:: About this task ::
Pull out of the data below the stretch of lines bounded by the one containing "tree at [left=924, top=352, right=964, bottom=417]" and the one containing "tree at [left=960, top=281, right=1000, bottom=409]", both bounds included, unchanged.

:: Input records ::
==========
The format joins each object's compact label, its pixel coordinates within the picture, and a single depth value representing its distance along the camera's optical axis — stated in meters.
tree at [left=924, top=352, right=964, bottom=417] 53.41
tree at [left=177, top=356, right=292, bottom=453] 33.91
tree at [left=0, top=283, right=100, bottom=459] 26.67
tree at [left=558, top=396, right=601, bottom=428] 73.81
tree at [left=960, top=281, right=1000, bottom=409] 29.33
==========
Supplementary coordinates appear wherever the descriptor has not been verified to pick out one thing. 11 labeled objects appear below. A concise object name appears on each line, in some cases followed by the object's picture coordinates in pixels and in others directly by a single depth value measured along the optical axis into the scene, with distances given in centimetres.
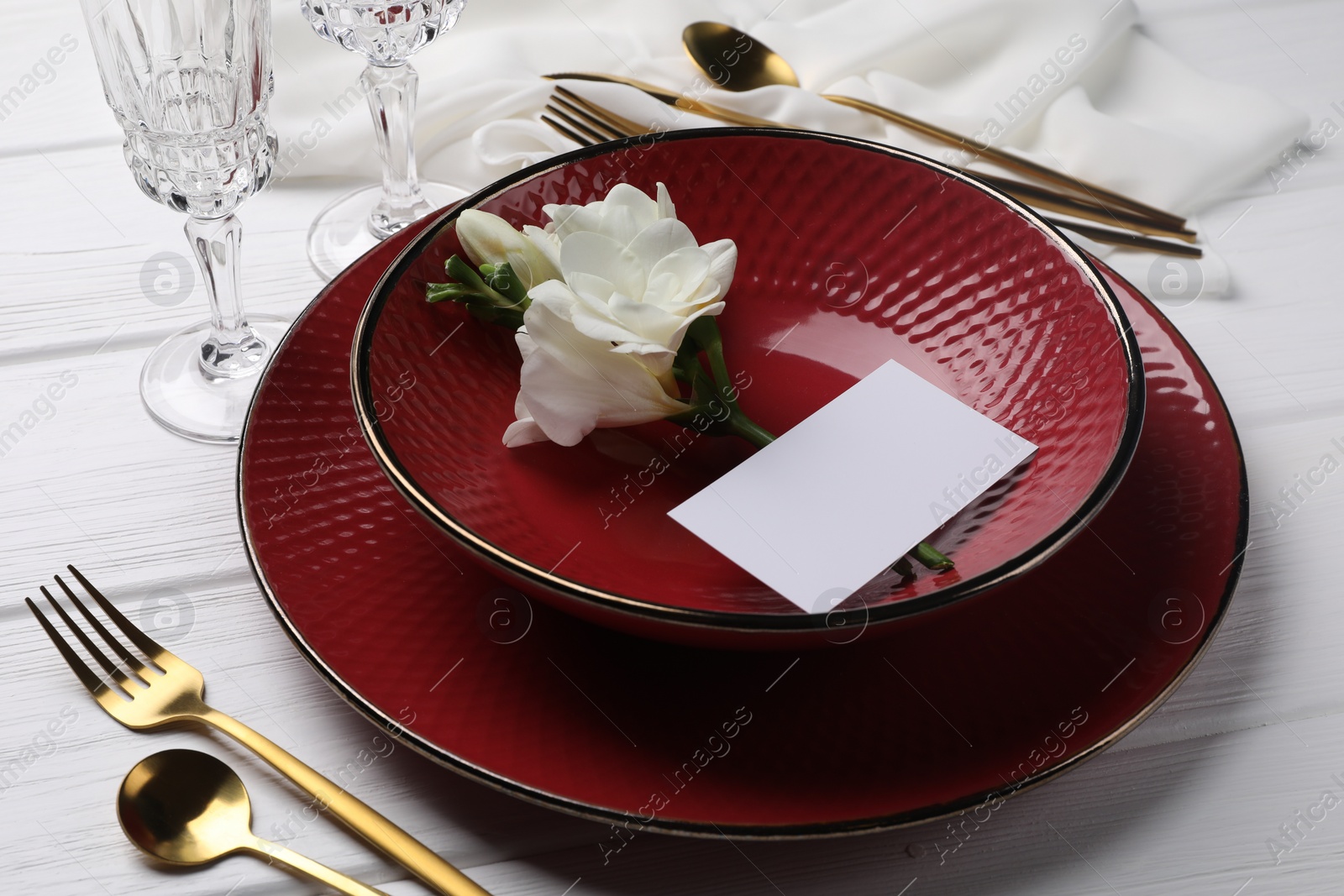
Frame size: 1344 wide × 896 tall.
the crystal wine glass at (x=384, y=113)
==========
:: Answer to this problem ::
tree at [left=924, top=352, right=964, bottom=417] 53.41
tree at [left=177, top=356, right=292, bottom=453] 33.91
tree at [left=0, top=283, right=100, bottom=459] 26.67
tree at [left=558, top=396, right=601, bottom=428] 73.81
tree at [left=960, top=281, right=1000, bottom=409] 29.33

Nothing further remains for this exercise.